The experience though is pushing me back into my mantra in this review area - if I can't say only nice things, I won't review. This author begged for reviews and for feedback, going so far as to threaten not to post additional chapters until a certain number of reviews were achieved (which, frankly, is so tacky and rude. I despise that and generally refuse to review on principle). What they ought to have said, and what I often feel like saying is "Positive feedback to stroke my ego and inflate my low self-confidence welcome. Otherwise, bugger off."

1 comment:

B said...

i quite like being an adult. even though all those things you listed *are* really shitty, and really hard to cope with at times.

yay to moving towards your financial goals! :)

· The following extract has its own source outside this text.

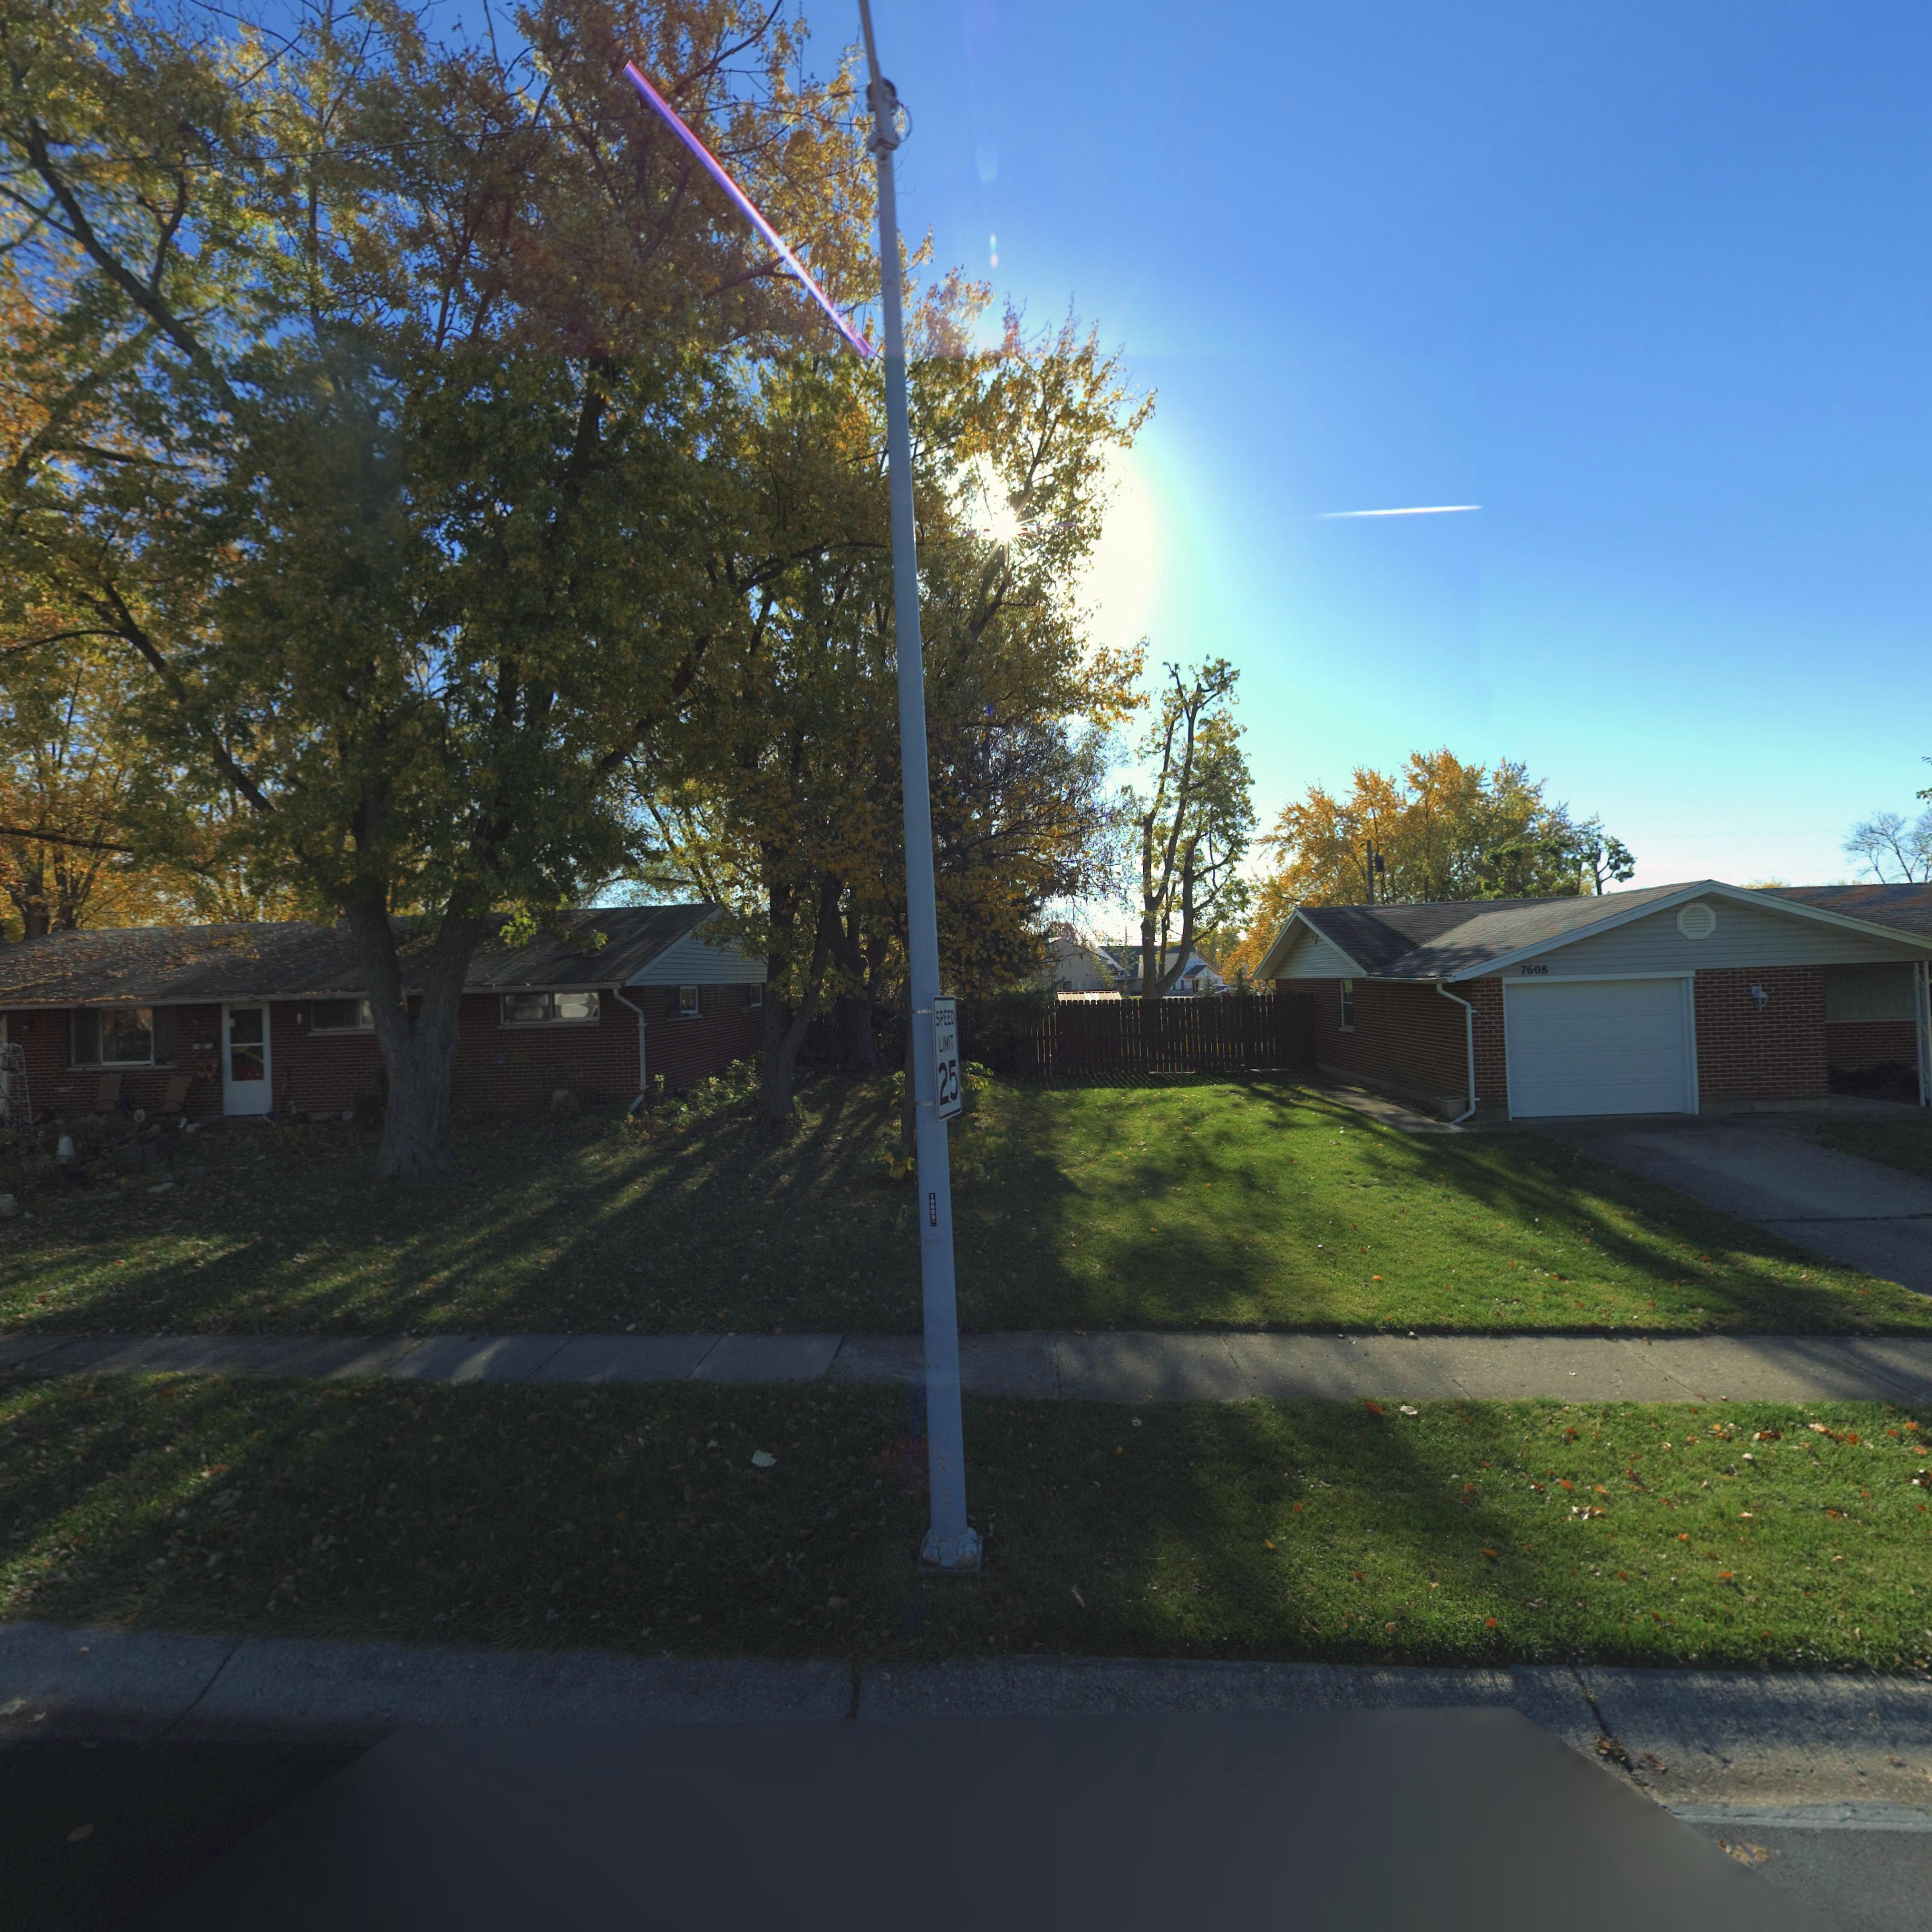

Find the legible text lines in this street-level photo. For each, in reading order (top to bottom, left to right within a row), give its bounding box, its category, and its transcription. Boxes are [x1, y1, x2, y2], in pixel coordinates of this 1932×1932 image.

[1520, 964, 1549, 976] StreetNumber: 7608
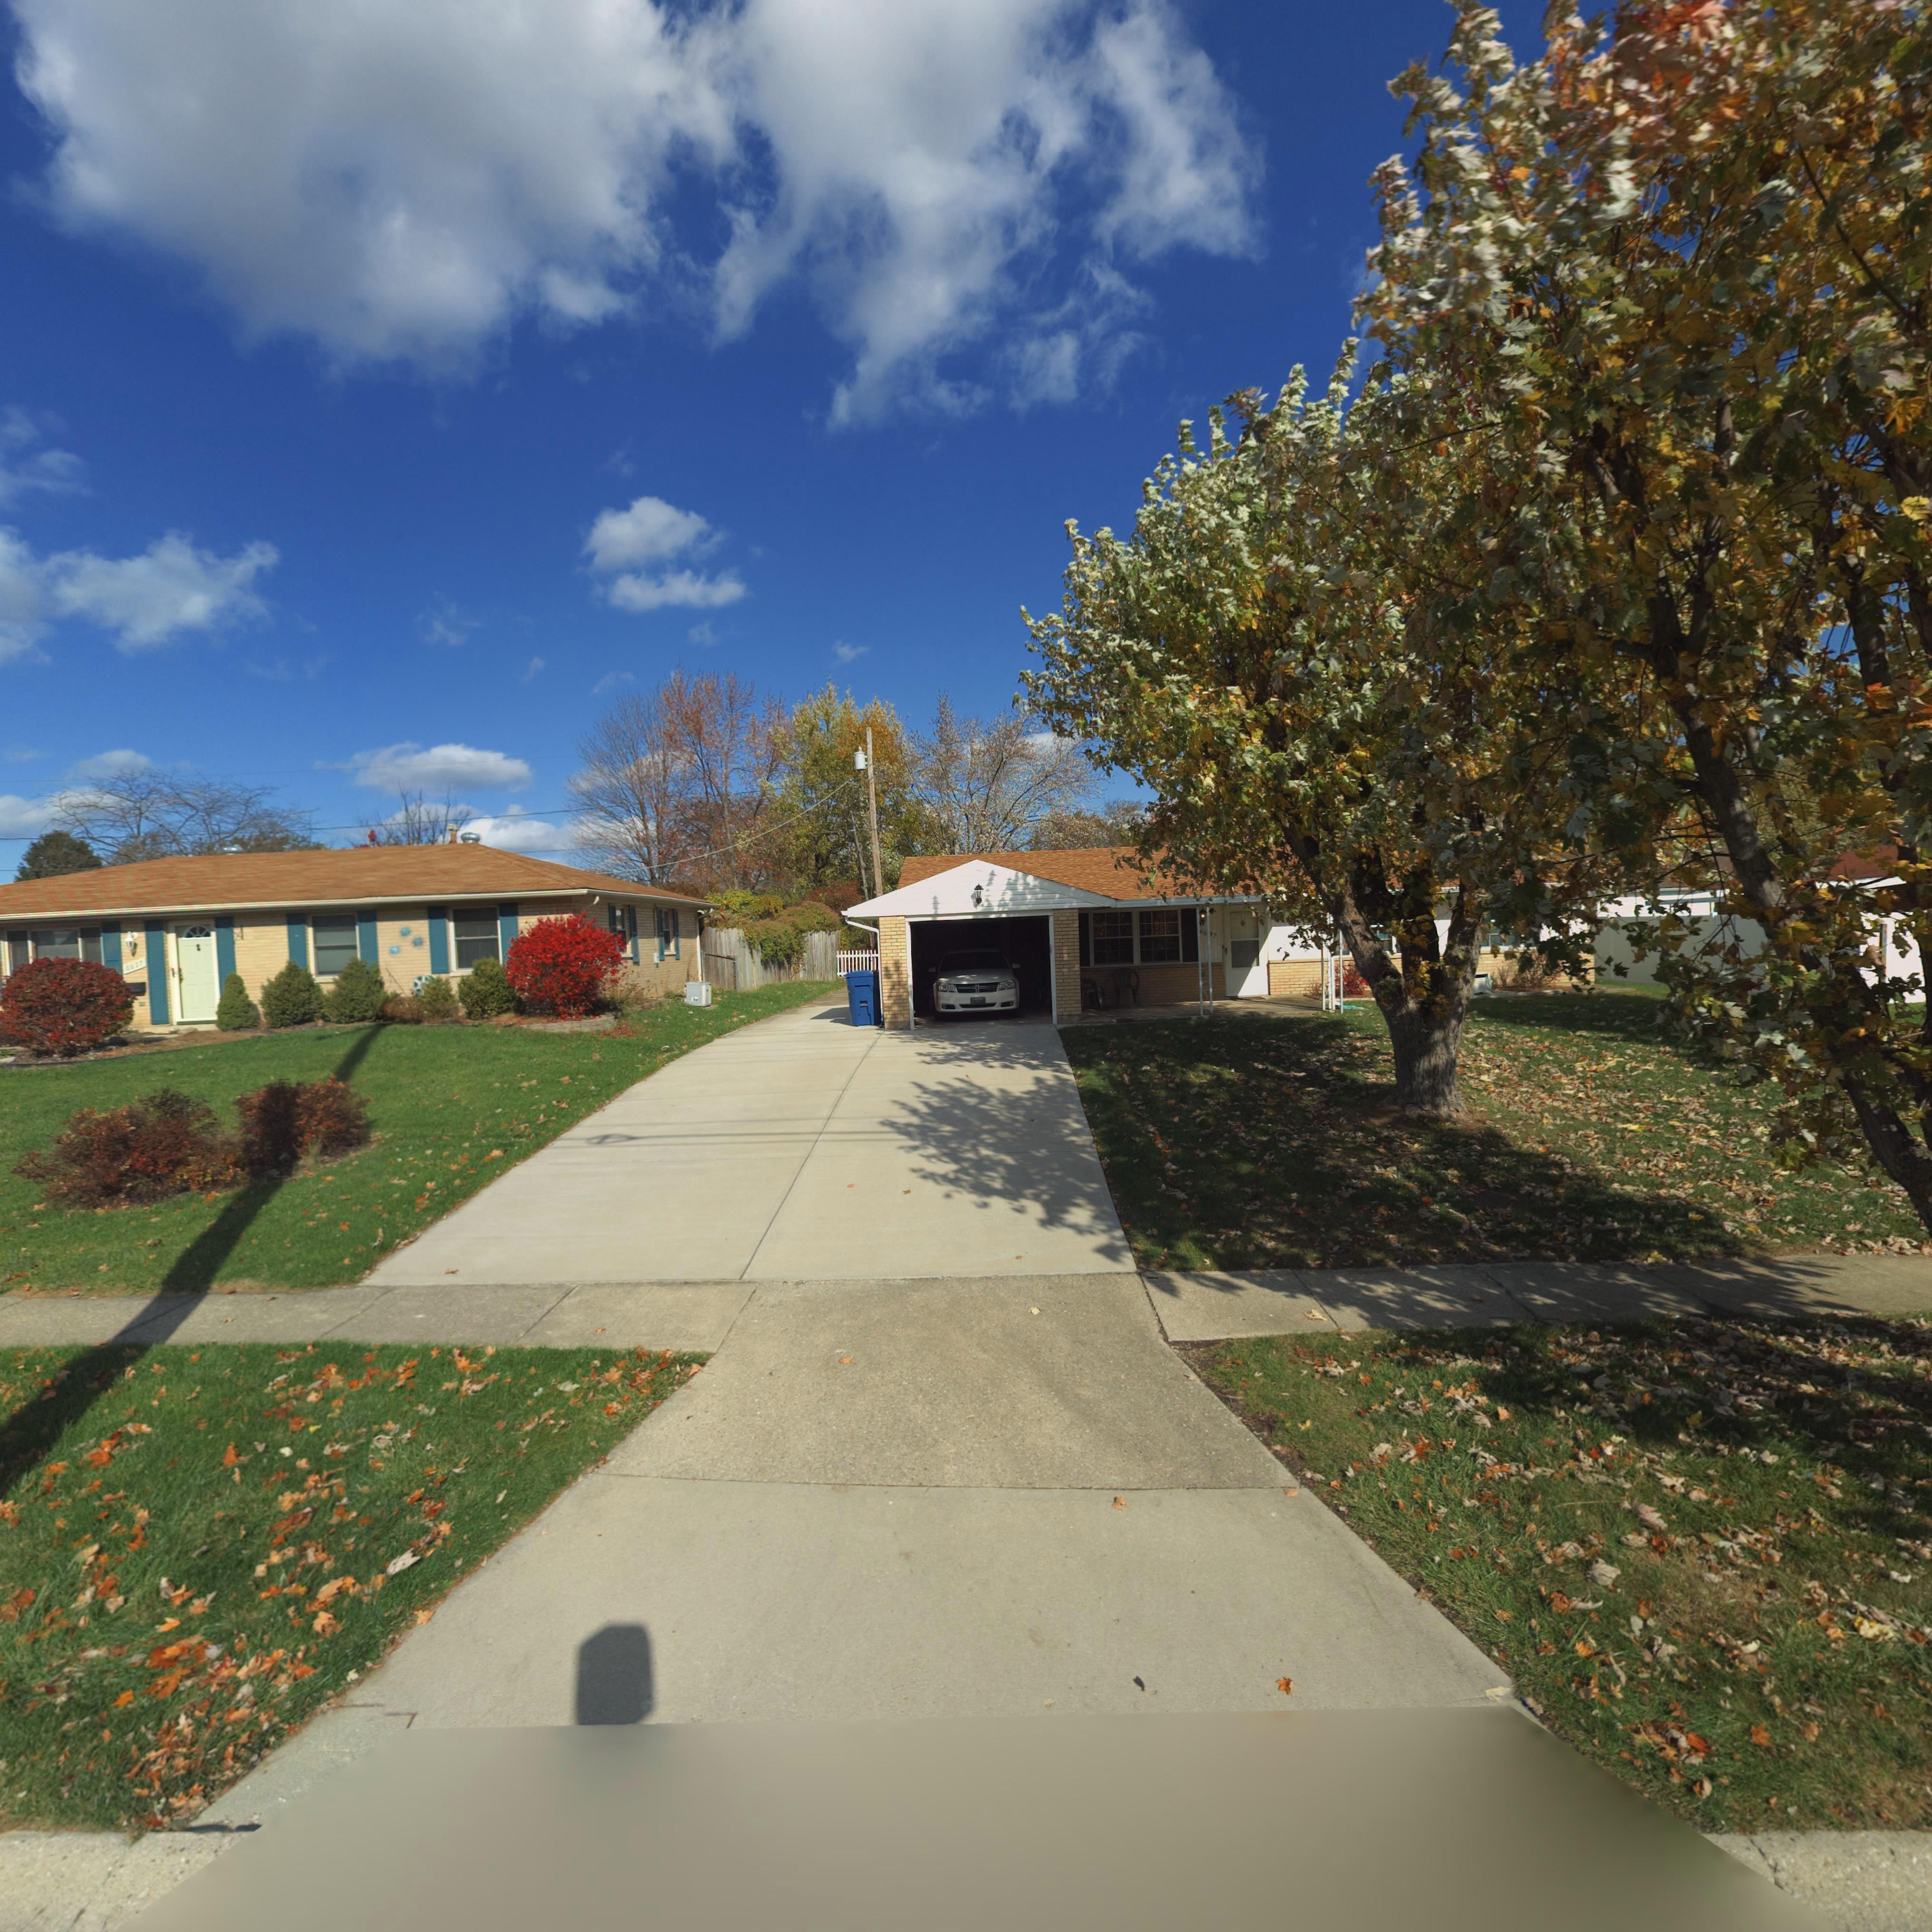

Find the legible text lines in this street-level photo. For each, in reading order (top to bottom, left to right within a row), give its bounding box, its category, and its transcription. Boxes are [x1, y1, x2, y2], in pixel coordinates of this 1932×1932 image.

as to the feedback/writing thing, ugh. i used to belong to a couple of online writers' groups. most of the members had done writing fiction courses with the Open University that involved giving details feedback and support to others. but i used to give really detailed feedback with suggestions for clarity or improvement, and would get back about my stories 'oh, this is great! i really enjoyed it!' none of the detailed feedback i offered others. it made me think that i should actually charge for my reading/editing services. if the whole babyloss thing hadn't happened, maybe i would have. an option for you, though?